Het is een belachelijke zaak ons af te vragen of dit iets met onze tijd en met onszelf te maken heeft. Wie zich in een tijd van God-is-dood nog nooit van God verlaten heeft gevoeld leeft op de maan. En wie beweert dat hij alleen maar van horen zeggen weet wat eenzaamheid is... zo iemand moet nog geboren worden.
Laten we gewoon eerlijk zijn: voor heel wat mensen zit de hemel potdicht. Of het nu is vanwege ziekte, eenzaamheid, huwelijksconflict, werkeloosheid of moedeloosheid, dat doet er verder niet toe.
Kan dan voor ons de hemel openscheuren? Ik denk van wel. Want het is ons geloof, onze geloofsovertuiging, dat God ons niet in de steek laat. Wij hebben tot Hem geroepen, en Jezus is Zijn antwoord. En die mens, die Gods antwoord is, roept niet, schreeuwt niet, verheft zijn stem niet op straat. Hij is herkenbaar aan het feit dat hij het geknakte riet niet breekt en de kwijnende vlaspit niet dooft. En wat met geknakt riet wordt bedoeld en wie die kwijnende vlaspit is, is niet zo moeilijk te achterhalen. Dat zijn wij. Voor ons is de hemel opengescheurd. Jezus is Gods antwoord op ons roepen.
Waarom zouden wij niet echt naar dat antwoord luisteren? Wat maak je je bezorgd om de dag van morgen. Je bent toch veel meer waard dan een zwerm mussen? Kijk naar de zon, dan is de schaduw achter je.
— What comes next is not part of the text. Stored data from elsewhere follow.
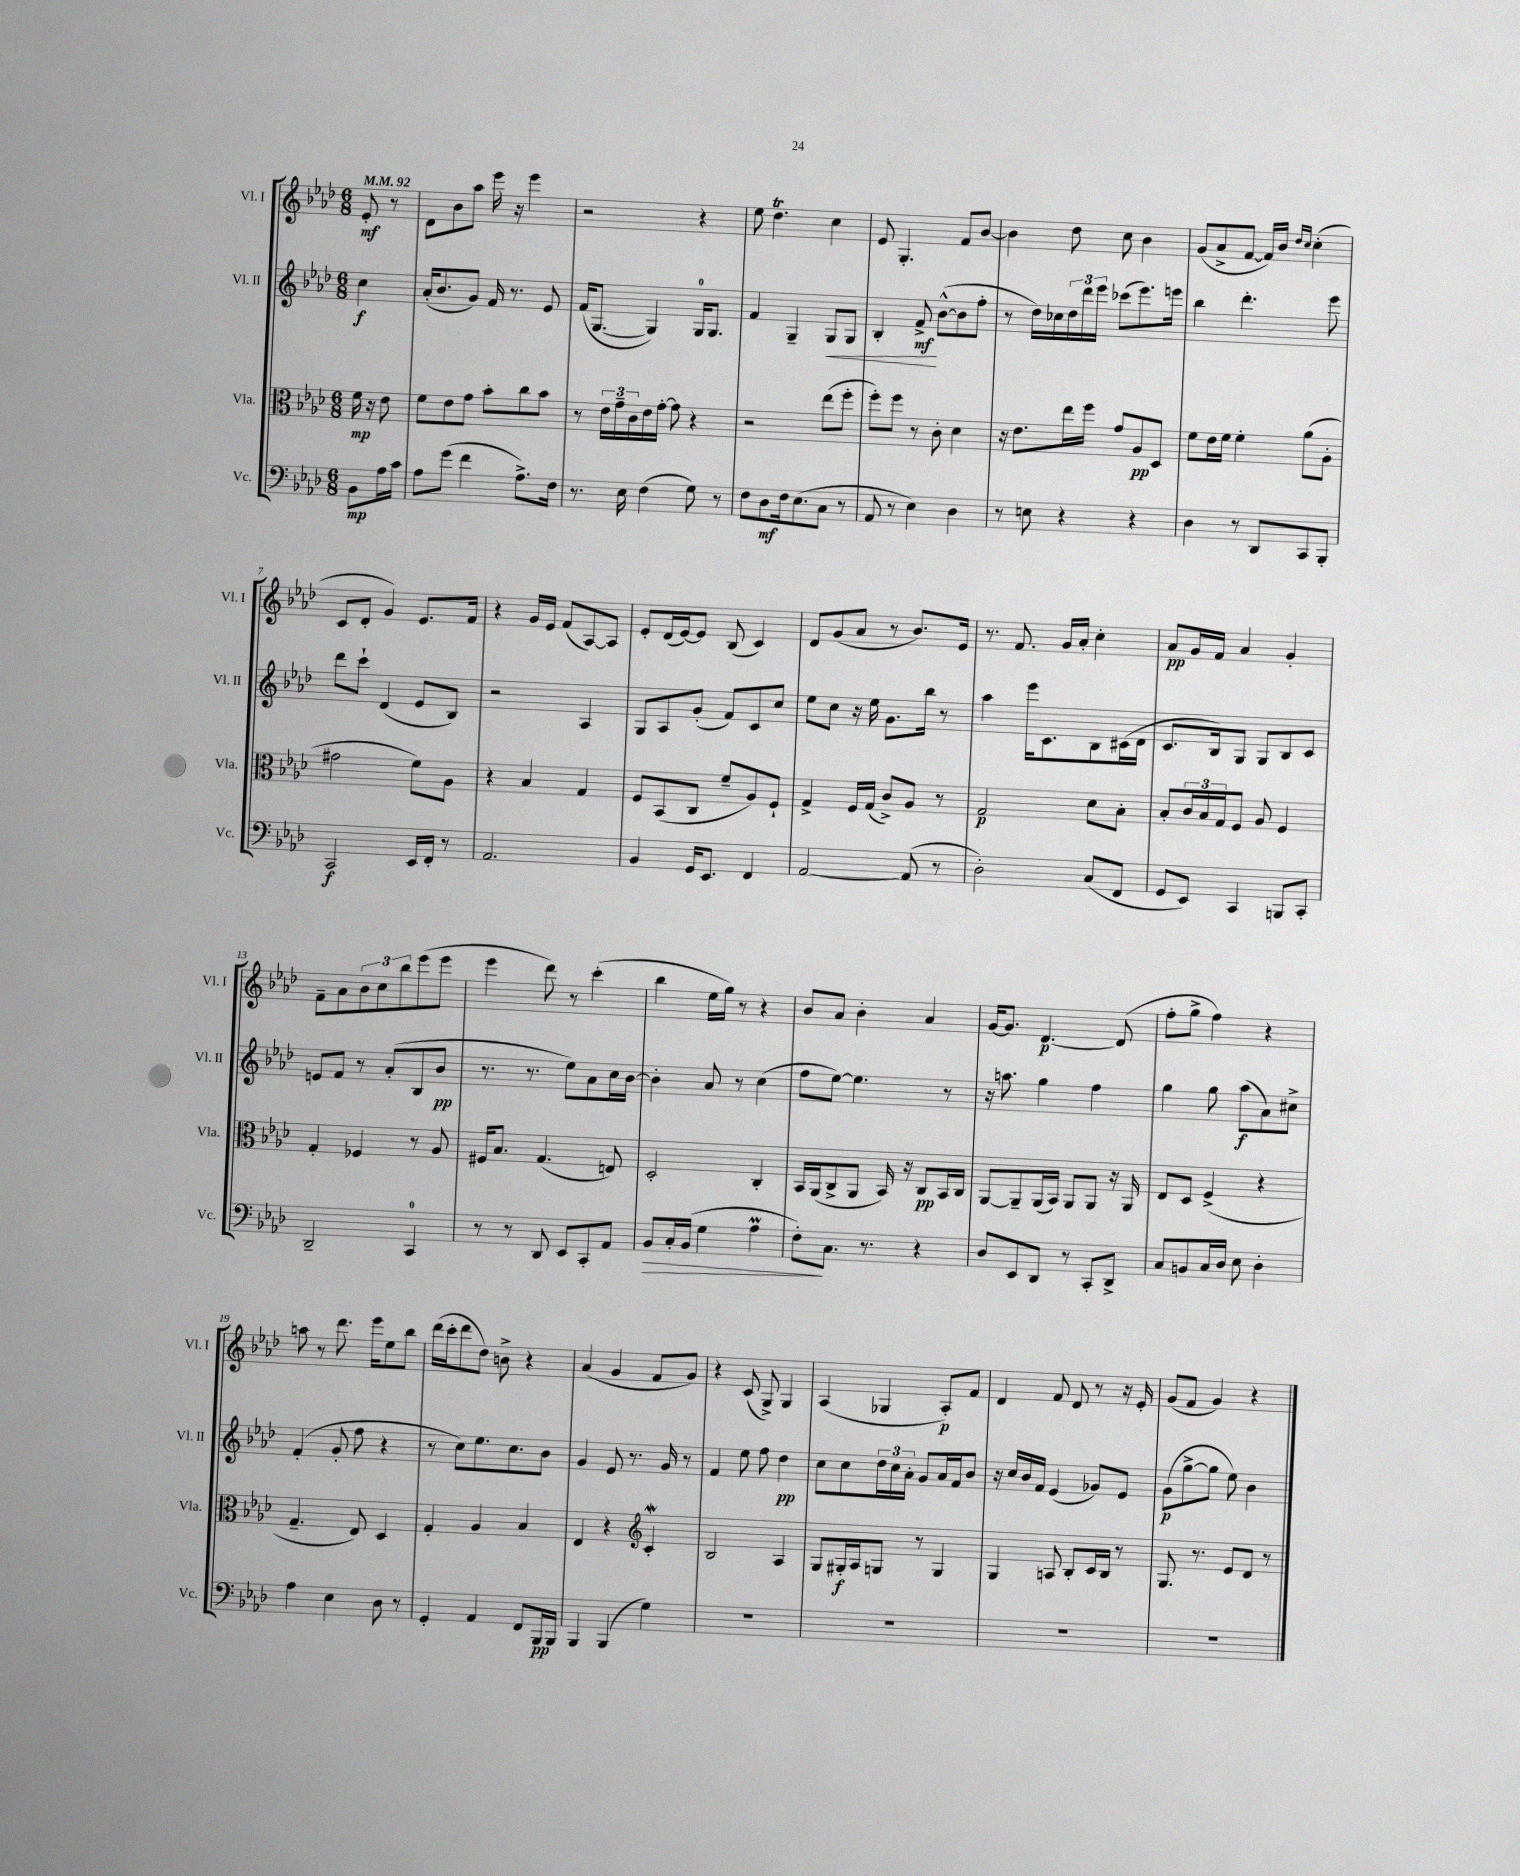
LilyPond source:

<<
\new StaffGroup <<
\new Staff = "s0" \with { instrumentName = "Vl. I" shortInstrumentName = "Vl. I" } {
    \clef treble \key aes \major \numericTimeSignature \time 6/8 \partial 4 \tempo 4 = 92
    ees'8-.\mf r8 |
    des'8 bes'8 aes''8 ees'''16 r16 ees'''4 |
    r2 r4 |
    ees''8 des''4.\trill c''4 |
    ees'8 g4.-. f'8 bes'8~ |
    bes'4 des''8 c''8 bes'4 |
    g'8( aes'8-> f'8~ f'16) bes'16 \grace { des''16 c''16 } c''4-.( |
    c'8 des'8-. g'4) ees'8. f'16 |
    r4 g'16 ees'16 f'8( aes8~) aes8 |
    ees'8-. des'16( ees'16~) ees'8 bes8( c'4) |
    des'8 g'8( aes'8 r8 bes'8.) ees'16 |
    r8. f'8. g'16 aes'16-. c''4-. |
    aes'8\pp g'16 f'16 aes'4 g'4-. |
    f'8-- aes'8 \tuplet 3/2 { bes'8 c''8 bes''8 } ees'''8( ees'''8 |
    ees'''4 des'''8) r8 c'''4-.( |
    bes''4 ees''16 g''16) r8 r4 |
    bes'8 aes'8 bes'4-. aes'4 |
    g'16~ g'8. des'4.~\p des'8( |
    f''8-. g''8-> f''4) r4 |
    a''8 r8 des'''8. ees'''16 ees''8 bes''8 |
    des'''16( c'''16-. des'''8 des''8) b'8-> r4 |
    aes'4( g'4 f'8 g'8) |
    r4 c'8( g8->) g4 |
    aes4( ges4 aes8-.\p) f'8 |
    des'4 f'8 des'8 r8 r16 ees'16-. |
    g'8( f'8 g'4) r4 \bar "|." |
}
\new Staff = "s1" \with { instrumentName = "Vl. II" shortInstrumentName = "Vl. II" } {
    \clef treble \key aes \major \numericTimeSignature \time 6/8 \partial 4
    c''4\f |
    aes'16-.( bes'8. g'8) f'16 r8. ees'8 |
    f'16( g8.~ g4) g16-0 g8. |
    f'4 g4-- g8\< g8 |
    bes4-. f'8->\mf\! bes'8~-^( bes'8 f''8-. |
    r8 des''16) ces''16 \tuplet 3/2 { des''16 des'''16 ees'''16 } ces'''8( ees'''8.) e'''16 |
    bes''4 des'''4.-. ees'''8 |
    des'''8 c'''8-! des'4( ees'8 bes8) |
    r2 aes4 |
    g8 aes8 g'8-.( f'8) c'8 c''8 |
    ees''8 c''8 r16 ees''16 g'8. bes''16 r8 |
    aes''4 ees'''16 c'8. bes8 cis'16( des'16 |
    c'8. bes16) g8 g8 bes8 c'8 |
    e'8 f'8 r8 aes'8-.( bes8 bes'8\pp |
    r8. r8. ees''8) aes'8 c''16 bes'16~ |
    bes'4-. aes'8 r8 c''4( |
    f''8 ees''8~) ees''4. r8 |
    r16 a''8. g''4 f''4 |
    g''4 g''8 aes''8\f( aes'8) cis''8-> |
    f'4-.( g'8-. f''8 r4 |
    r8 c''8) ees''8. c''8. bes'8 |
    g'4 ees'8 r8. g'16 r8 |
    f'4 ees''8 f''8 des''4\pp |
    c''8 c''8 \tuplet 3/2 { des''16 c''16 aes'16-. } g'8 aes'16 f'16 bes'8 |
    r16 c''16 bes'16 f'16 ees'4( ges'8) ees'8 |
    g'8\p( g''8~-> g''8 ees''8) bes'4 \bar "|." |
}
\new Staff = "s2" \with { instrumentName = "Vla." shortInstrumentName = "Vla." } {
    \clef alto \key aes \major \numericTimeSignature \time 6/8 \partial 4
    f'16\mp r16 ees'8 |
    f'8 ees'8 g'8 bes'8-. c''8 bes'8 |
    r8 \tuplet 3/2 { ees'16 g'16-- c'16 } ees'16 g'16~-. g'8 r4 |
    r2 ees''8( f''8-. |
    f''8-.) f''8 r8 c'8-. des'4 |
    r16 ees'8. ees''16 f''16 g'8 aes8\pp des8 |
    f'8 ees'16 f'16 f'4-. aes'8( aes8-. |
    gis'2 f'8) aes8 |
    r4 bes4 g4 |
    f8 bes,8( c8 f'8-- aes8) f8-! |
    g4-> f16 g16( c'8->) aes8 r8 |
    g2\p des'8 bes8-. |
    bes8-. \tuplet 3/2 { c'16 bes16 g16 } f8 aes8 f4 |
    g4-. fes4 r8 aes8 |
    fis16 bes8. g4.( e8) |
    des2-. c4-. |
    bes,16 aes,16( c8-> aes,8 bes,16) r16 c8\pp bes,16 c16 |
    aes,8~ aes,8-- aes,16( bes,16) aes,8 aes,8 r16 aes,16 |
    ees8 des8 f4->( r4 |
    g4.-- ees8) des4 |
    g4-. aes4 bes4 |
    ees4 r4 \clef treble c'4-.\mordent |
    bes2 aes4 |
    g8 gis16-.\f aes16 g8 r8 g4 |
    g4 a8 bes8-. c'16 bes16 r8 |
    g8. r8. ees'8 des'8 r8 \bar "|." |
}
\new Staff = "s3" \with { instrumentName = "Vc." shortInstrumentName = "Vc." } {
    \clef bass \key aes \major \numericTimeSignature \time 6/8 \partial 4
    bes,8\mp aes16 c'16 |
    aes8 g'8( f'4 aes8.->) f16 |
    r8. ees16 f4( g8) r8 |
    f8 des8\mf f16 ees8.( c8 r8 |
    aes,8 r8 ees4) des4 |
    r8 e8 r4 r4 |
    des4 r8 des,8 c,8 bes,,8-. |
    c,2\f ees,16 f,16-. r8 |
    aes,2. |
    bes,4 g,16 ees,8. f,4 |
    aes,2~ aes,8( r8 |
    des2-.) c8( f,8 |
    g,8 ees,8) c,4 b,,8 c,8-. |
    des,2-- c,4-0 |
    r8 r8 des,8 ees,8 c,8-. aes,8 |
    bes,8\> c16-. bes,16( g4 aes4\prall |
    f8-.\!) c8. r8. r4 |
    des8 ees,8 des,8 r8 c,8-. des,8-> |
    c8 b,8 c16 des16 ees8 des4-. |
    aes4 ees4 des8 r8 |
    g,4-. aes,4 f,8 bes,,16\pp bes,,16 |
    bes,,4 bes,,4( g4) |
    R2. |
    R2. |
    R2. |
    R2. \bar "|." |
}
>>
>>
De dood is geen punt, maar een dubbele punt. Er komt wat achter. God heeft je lief, omdat je beter bent dan je denkt. Dit en nog zoveel meer zegt Jezus. Gods antwoord op ons roepen. Maar wij krijgen dit antwoord pas, als we eerst geroepen hebben. Alleen wie op de grond ligt kan opgetild worden.